Бабушка снова посмотрела на нее.
– Ты стала взрослее, – ответила она. – Ты очень быстро становишься взрослее. Вы должны знать, кто вы есть и кем вы никогда не сможете быть.
– Мы сможем быть кем угодно, – убежденно и упрямо сказал Митя. – Я недавно прочитал, что человек как змея, которая сбрасывает кожу.
«Как змея, – удивленно глядя на внука, подумала Вера Абрамовна, – которая сбрасывает кожу времени. Или как ящерица, которая отбрасывает хвост. Еще немного, и они отбросят хвосты. Я стану старой и буду держать в руке мертвый хвост. Настанет их весна, а я буду стоять с мертвым хвостом в руке в мире, который уже перестану понимать. Они будут скользить все дальше в глубину падающего на них времени».
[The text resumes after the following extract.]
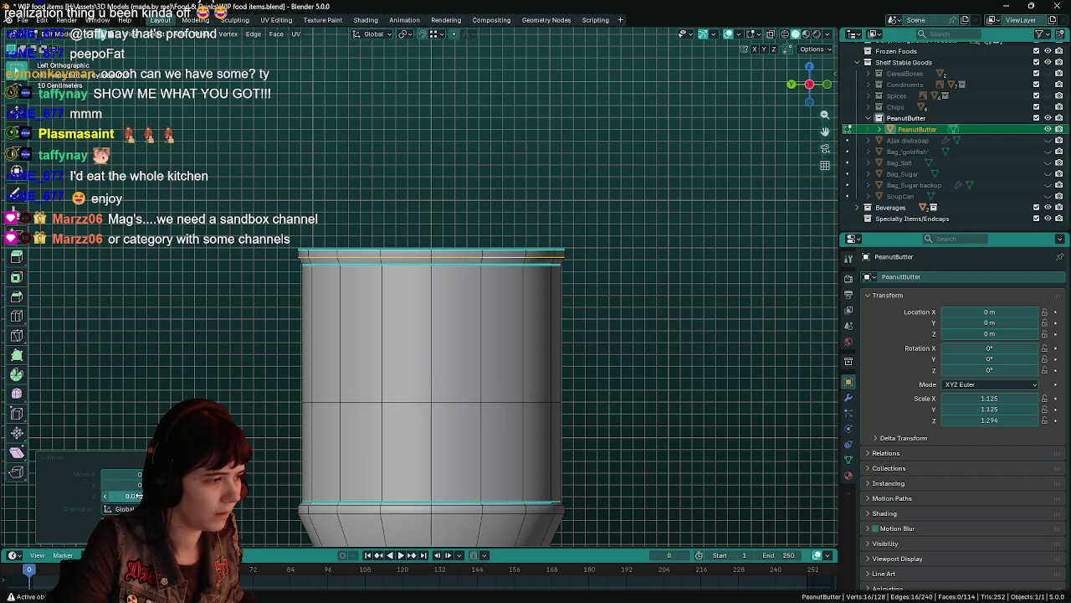
middle_drag(452, 244, 467, 277)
– Потому что снова скоро зима, – сказала она внукам. – И потому что еще немного – и мы отпустим вас навстречу будущему. Не потому, что нам так хочется; просто у нас не будет выбора. Я не знаю, как вам это объяснить. Наверное, когда придет время, вы почувствуете это сами. На самом деле я хотела сказать вам нечто очень простое. Мы голодали, нищенствовали, работали днем и ночью, считали граммы блокадного хлеба, считали квадраты, по которым на Ленинград падали немецкие бомбы, ждали звуки черных воронков; но мы оставляем вам страну, которая, наверное, простоит еще сотни лет. Ваши родители избалованы сытостью, а им кажется, что они голодны и обделены. Иногда мне становится страшно за то, что они могут натворить. Мне хочется, чтобы хотя бы вы о нас помнили.
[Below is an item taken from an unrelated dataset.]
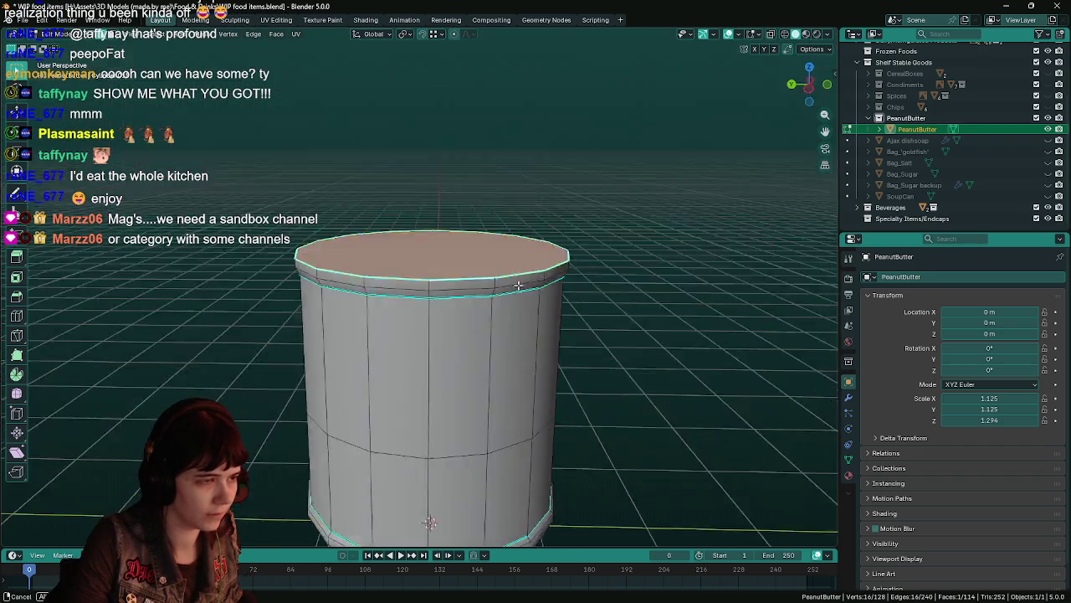
Step: Delete only the jar's top cap face, select the rim loop, and save the file
click(466, 275)
key(x)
Арине показалось, будто она снова на той дальней временной даче на Выборгском заливе, где они и пробыли только пару месяцев, так полностью и не ставшей знакомой, с долгой дорогой до нее, в лодке, ползущей в тумане, среди камышей и водяных лилий, плывущей невидимыми низкими скалистыми берегами; она слышала плеск воды, падающей с пластиковых кончиков весел, вокруг лежал туман, а водой из протоки лодку сносило все дальше от безлюдных необитаемых шхер и песчаных отмелей.
– Мне стало страшно, – сказала ей Арина. – Почему ты никогда нам об этом не рассказывала?